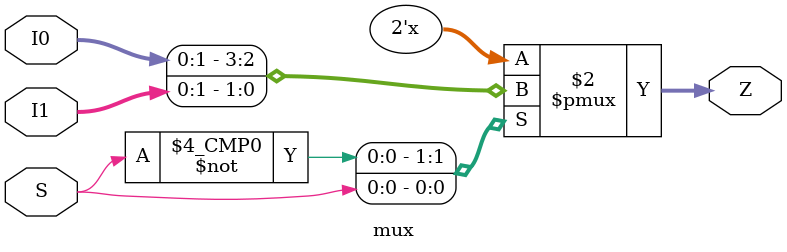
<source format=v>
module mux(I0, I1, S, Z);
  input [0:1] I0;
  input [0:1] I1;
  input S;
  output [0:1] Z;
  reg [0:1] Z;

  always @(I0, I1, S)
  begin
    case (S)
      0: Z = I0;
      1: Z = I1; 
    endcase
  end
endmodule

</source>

==

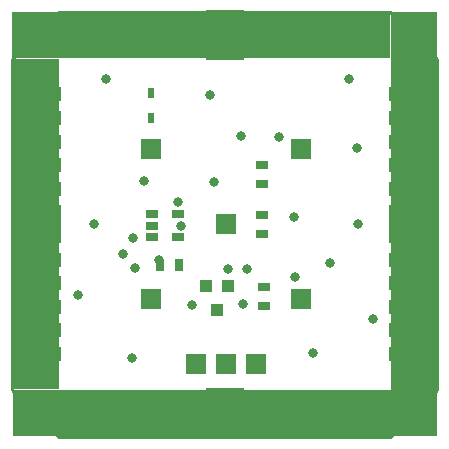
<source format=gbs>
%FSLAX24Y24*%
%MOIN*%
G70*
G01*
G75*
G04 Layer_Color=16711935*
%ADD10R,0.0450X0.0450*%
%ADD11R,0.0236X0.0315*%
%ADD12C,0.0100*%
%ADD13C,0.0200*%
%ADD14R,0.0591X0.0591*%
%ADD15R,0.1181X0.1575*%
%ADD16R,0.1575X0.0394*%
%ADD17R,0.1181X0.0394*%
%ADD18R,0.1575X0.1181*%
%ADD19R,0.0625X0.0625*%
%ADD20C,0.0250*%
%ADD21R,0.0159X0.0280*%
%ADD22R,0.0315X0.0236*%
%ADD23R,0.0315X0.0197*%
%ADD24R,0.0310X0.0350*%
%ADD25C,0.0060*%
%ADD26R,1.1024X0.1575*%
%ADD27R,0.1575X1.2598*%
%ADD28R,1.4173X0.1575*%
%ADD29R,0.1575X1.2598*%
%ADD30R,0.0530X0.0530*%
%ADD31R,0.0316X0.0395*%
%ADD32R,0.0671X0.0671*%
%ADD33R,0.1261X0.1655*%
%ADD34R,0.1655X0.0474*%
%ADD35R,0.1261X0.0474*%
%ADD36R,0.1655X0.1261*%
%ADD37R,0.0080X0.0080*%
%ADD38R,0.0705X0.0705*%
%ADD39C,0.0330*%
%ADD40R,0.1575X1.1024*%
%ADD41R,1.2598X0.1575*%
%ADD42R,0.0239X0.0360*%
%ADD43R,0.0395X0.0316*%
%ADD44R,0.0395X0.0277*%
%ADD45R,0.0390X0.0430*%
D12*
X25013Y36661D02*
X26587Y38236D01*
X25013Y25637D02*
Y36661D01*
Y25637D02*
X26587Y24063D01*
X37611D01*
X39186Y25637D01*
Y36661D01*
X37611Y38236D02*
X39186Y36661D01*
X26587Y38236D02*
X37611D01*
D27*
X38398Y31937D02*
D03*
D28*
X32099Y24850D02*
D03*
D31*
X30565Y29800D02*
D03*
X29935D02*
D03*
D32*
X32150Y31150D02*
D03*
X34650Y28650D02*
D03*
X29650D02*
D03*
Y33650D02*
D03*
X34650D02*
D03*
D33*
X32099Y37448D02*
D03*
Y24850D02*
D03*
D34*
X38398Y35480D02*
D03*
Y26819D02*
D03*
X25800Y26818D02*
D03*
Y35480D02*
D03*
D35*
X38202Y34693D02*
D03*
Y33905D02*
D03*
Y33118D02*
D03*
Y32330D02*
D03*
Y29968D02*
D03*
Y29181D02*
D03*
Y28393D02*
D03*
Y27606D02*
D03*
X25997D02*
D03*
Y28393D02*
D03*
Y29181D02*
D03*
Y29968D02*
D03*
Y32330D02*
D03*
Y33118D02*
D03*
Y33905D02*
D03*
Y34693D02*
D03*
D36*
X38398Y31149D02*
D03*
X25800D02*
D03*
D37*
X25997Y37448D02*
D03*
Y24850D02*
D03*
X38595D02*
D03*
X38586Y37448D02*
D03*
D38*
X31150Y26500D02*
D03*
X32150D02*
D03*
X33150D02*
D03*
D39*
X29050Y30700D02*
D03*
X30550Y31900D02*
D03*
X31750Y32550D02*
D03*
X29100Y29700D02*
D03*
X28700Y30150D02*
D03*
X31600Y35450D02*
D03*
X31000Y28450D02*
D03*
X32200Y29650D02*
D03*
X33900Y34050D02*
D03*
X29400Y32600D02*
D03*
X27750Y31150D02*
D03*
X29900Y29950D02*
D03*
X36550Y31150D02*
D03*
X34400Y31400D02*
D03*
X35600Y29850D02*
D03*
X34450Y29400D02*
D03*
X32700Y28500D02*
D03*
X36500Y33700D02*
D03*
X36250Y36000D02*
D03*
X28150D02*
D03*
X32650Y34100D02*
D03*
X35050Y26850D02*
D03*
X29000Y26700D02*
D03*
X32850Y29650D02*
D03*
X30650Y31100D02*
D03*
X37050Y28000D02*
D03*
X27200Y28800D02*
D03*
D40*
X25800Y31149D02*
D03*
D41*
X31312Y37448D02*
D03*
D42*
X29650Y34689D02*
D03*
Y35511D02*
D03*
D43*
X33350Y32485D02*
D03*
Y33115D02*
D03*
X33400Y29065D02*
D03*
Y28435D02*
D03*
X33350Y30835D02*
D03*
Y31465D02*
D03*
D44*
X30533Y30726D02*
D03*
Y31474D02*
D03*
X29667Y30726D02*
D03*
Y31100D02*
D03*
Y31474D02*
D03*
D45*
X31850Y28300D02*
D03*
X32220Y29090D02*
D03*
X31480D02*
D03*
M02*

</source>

* * *

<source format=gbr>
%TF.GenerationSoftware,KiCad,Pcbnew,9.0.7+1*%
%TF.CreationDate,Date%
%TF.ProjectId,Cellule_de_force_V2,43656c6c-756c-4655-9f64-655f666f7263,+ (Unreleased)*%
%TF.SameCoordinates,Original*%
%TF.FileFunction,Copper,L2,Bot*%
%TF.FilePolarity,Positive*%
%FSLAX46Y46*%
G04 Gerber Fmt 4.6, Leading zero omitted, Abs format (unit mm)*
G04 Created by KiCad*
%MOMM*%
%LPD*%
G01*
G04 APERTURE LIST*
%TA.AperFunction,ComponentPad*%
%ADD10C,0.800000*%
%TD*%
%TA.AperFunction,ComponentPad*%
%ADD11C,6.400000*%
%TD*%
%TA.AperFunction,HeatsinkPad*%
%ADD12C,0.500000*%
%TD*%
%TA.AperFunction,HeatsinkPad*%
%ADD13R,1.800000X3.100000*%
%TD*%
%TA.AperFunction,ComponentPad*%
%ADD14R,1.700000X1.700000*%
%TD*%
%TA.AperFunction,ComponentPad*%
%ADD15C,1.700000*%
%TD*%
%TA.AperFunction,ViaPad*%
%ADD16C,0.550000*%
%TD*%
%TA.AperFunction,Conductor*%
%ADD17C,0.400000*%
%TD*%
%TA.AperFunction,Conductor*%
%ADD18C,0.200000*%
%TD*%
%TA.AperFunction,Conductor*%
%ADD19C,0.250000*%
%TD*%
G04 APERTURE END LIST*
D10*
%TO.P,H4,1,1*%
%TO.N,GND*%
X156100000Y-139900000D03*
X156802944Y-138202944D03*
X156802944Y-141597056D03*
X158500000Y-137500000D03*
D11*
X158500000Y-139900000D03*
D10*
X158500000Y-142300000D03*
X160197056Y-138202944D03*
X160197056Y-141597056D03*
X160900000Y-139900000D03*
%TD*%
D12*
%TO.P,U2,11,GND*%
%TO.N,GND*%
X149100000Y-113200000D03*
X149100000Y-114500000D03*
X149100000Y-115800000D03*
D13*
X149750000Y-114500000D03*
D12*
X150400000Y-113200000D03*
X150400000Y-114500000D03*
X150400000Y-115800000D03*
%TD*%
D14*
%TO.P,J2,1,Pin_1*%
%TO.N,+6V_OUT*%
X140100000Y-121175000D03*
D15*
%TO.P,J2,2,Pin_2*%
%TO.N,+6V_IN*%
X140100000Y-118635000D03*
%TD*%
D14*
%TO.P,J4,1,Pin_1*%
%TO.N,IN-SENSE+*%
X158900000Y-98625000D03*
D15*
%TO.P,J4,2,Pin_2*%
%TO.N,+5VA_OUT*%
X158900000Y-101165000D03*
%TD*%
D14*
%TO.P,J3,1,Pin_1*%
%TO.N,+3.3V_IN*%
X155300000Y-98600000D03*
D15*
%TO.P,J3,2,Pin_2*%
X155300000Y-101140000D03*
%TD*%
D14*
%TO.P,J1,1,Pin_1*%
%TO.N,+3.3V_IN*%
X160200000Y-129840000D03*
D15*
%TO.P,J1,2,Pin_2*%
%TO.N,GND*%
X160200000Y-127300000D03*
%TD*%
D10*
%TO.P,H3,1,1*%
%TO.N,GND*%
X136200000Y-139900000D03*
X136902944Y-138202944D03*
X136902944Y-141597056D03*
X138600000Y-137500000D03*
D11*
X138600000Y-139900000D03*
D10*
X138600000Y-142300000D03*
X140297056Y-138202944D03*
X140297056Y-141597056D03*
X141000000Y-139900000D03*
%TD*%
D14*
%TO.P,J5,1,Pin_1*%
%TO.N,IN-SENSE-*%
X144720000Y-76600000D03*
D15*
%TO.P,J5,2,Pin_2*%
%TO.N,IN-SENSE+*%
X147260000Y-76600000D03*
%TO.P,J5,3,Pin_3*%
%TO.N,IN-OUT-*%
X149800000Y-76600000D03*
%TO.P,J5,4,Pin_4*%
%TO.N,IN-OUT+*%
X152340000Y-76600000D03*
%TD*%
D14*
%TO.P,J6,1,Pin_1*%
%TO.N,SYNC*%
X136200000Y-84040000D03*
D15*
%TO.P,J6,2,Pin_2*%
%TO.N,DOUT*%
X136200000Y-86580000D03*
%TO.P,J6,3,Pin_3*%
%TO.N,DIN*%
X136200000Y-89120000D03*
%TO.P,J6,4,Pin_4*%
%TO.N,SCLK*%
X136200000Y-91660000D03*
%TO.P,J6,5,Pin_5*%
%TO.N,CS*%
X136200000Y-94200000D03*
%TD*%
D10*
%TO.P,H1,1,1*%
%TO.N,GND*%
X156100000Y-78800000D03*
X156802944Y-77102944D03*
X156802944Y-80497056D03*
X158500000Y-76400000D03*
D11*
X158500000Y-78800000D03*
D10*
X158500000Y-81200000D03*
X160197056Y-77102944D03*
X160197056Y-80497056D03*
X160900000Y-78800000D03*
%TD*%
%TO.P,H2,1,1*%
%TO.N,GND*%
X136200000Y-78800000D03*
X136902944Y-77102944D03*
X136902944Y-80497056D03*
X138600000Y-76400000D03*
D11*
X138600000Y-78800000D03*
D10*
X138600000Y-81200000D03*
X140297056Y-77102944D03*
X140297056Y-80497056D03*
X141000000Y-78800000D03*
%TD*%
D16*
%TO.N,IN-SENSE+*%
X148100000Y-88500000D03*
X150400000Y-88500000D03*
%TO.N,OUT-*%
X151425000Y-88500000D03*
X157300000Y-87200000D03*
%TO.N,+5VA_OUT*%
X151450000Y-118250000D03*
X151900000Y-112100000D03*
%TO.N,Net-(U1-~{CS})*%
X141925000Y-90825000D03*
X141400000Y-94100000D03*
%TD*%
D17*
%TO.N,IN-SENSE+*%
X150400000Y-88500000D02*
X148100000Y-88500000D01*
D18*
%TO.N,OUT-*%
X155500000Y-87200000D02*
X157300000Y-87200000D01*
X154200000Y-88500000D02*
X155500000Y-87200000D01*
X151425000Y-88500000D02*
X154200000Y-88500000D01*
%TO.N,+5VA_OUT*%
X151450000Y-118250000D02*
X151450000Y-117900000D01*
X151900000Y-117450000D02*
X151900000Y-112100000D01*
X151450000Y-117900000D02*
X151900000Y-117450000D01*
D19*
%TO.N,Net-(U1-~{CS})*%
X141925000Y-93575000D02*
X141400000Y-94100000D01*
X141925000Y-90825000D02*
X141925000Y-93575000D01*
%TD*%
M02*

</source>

◆ Required work:
Every line of the listing that holds "format" should be found and copied.

◆ Solution:
<source format=v>
<source format=gbs>
<source format=gbr>
G04 Gerber Fmt 4.6, Leading zero omitted, Abs format (unit mm)*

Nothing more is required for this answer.